Pictures paired with source code
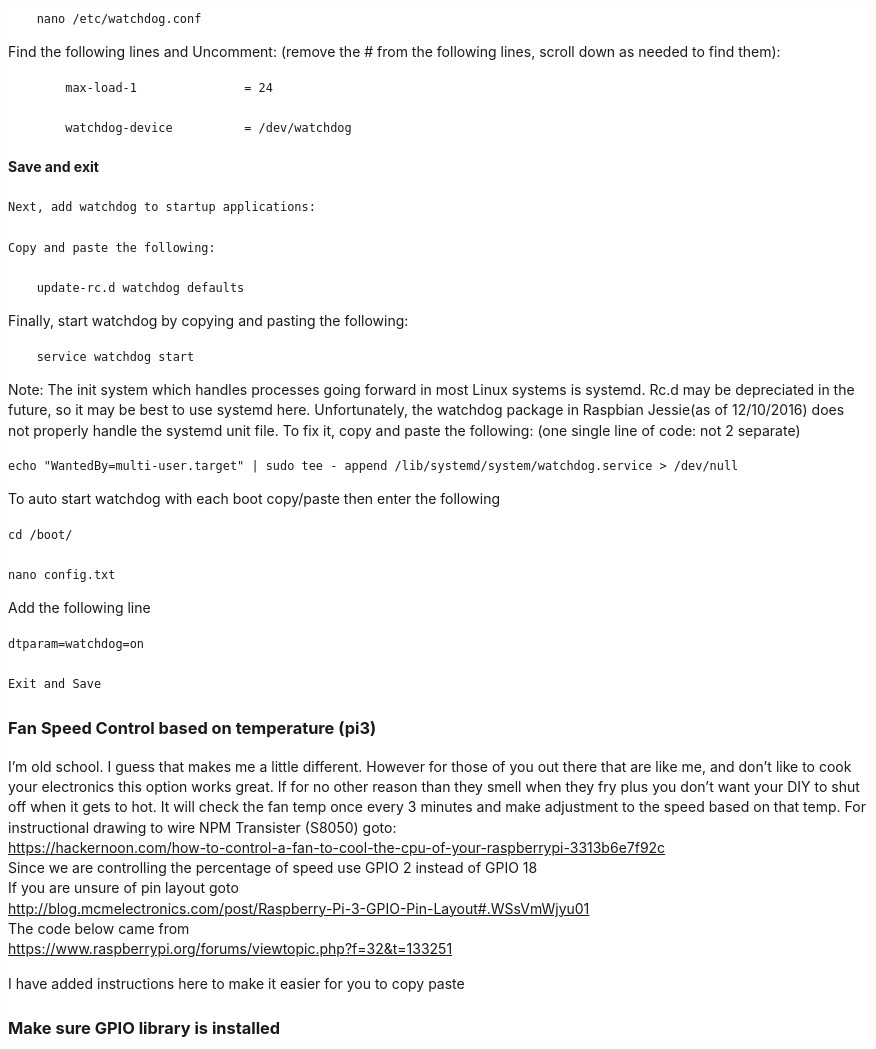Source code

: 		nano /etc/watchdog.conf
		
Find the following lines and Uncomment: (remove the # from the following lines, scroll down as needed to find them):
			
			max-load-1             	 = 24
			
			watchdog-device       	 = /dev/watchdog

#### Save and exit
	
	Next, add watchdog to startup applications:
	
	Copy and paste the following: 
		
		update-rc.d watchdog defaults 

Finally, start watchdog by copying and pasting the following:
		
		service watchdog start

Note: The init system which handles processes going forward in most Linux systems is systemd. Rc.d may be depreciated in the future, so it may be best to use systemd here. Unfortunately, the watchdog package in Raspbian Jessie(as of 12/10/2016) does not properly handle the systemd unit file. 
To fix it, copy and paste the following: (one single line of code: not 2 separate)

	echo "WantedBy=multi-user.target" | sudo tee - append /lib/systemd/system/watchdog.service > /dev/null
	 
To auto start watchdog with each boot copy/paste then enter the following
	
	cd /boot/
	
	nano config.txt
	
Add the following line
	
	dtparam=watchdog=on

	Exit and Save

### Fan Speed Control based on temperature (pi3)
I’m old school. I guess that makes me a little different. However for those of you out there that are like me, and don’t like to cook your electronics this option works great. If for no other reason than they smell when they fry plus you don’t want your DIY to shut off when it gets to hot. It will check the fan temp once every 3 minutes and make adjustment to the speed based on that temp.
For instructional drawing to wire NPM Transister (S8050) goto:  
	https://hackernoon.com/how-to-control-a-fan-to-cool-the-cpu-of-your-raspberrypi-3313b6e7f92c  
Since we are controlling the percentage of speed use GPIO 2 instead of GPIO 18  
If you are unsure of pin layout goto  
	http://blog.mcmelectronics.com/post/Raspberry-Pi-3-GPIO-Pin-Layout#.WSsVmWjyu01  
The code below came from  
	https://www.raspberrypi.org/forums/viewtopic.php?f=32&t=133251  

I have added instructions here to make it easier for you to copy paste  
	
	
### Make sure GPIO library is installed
--
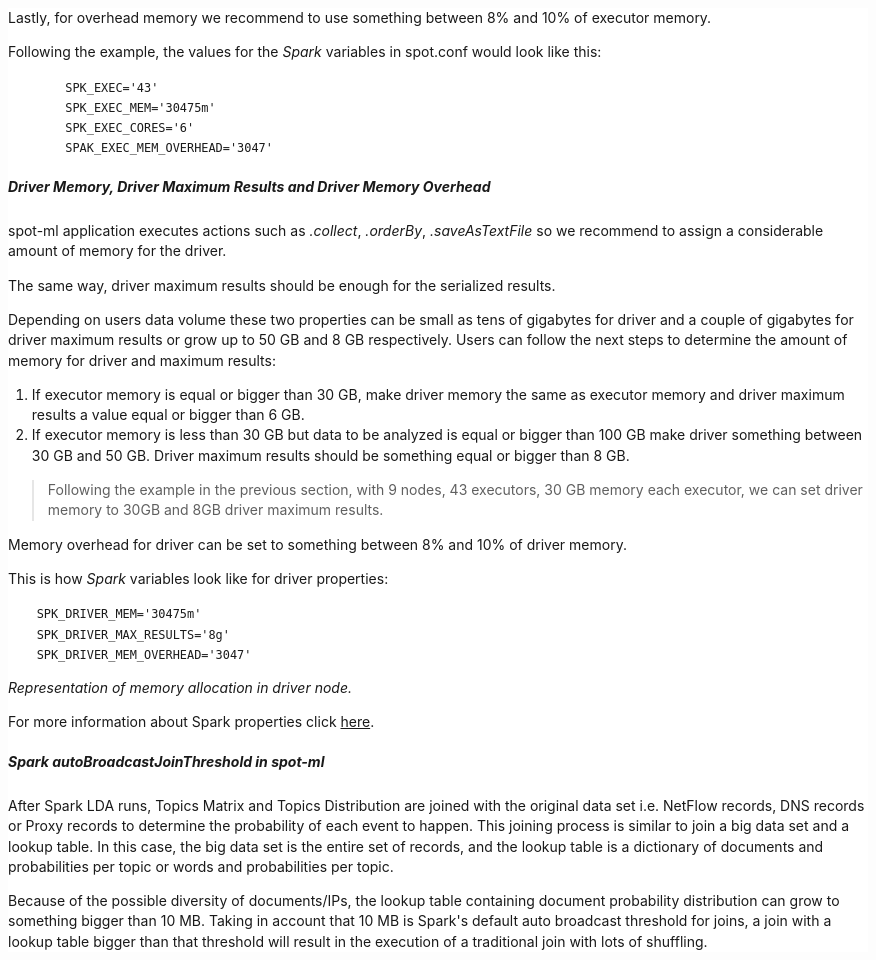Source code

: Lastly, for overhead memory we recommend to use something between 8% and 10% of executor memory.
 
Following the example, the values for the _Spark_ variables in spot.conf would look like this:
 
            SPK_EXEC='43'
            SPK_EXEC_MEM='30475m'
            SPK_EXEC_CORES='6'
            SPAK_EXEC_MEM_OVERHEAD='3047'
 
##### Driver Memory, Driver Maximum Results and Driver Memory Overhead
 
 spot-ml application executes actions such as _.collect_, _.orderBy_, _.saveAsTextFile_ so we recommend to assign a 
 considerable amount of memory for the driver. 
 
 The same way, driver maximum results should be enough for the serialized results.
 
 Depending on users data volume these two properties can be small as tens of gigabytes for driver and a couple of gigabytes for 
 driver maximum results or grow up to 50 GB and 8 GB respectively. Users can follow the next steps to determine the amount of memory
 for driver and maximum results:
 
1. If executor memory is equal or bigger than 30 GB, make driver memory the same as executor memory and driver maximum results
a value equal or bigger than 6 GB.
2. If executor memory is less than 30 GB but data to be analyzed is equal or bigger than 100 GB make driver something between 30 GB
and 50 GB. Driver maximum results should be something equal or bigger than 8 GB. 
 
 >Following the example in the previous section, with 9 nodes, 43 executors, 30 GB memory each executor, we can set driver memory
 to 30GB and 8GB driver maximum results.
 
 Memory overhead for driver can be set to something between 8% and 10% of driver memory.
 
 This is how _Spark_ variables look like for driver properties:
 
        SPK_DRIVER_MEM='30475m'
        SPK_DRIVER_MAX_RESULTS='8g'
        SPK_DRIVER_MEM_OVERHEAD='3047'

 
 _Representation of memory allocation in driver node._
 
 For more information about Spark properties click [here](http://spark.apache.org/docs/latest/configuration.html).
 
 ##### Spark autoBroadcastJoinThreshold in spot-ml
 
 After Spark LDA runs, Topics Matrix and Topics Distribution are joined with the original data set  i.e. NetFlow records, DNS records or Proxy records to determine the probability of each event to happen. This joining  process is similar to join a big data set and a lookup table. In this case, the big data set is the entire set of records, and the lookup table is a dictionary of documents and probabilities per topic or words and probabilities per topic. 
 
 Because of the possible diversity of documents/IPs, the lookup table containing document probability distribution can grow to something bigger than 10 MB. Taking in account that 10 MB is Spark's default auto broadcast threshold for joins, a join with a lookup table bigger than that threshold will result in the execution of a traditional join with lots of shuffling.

INSTRUCTIONS FOR THE TASK:
All lines of the entries above where "your" turns up should be reported.

RESULT BELOW:
I’m old school. I guess that makes me a little different. However for those of you out there that are like me, and don’t like to cook your electronics this option works great. If for no other reason than they smell when they fry plus you don’t want your DIY to shut off when it gets to hot. It will check the fan temp once every 3 minutes and make adjustment to the speed based on that temp.
	https://hackernoon.com/how-to-control-a-fan-to-cool-the-cpu-of-your-raspberrypi-3313b6e7f92c  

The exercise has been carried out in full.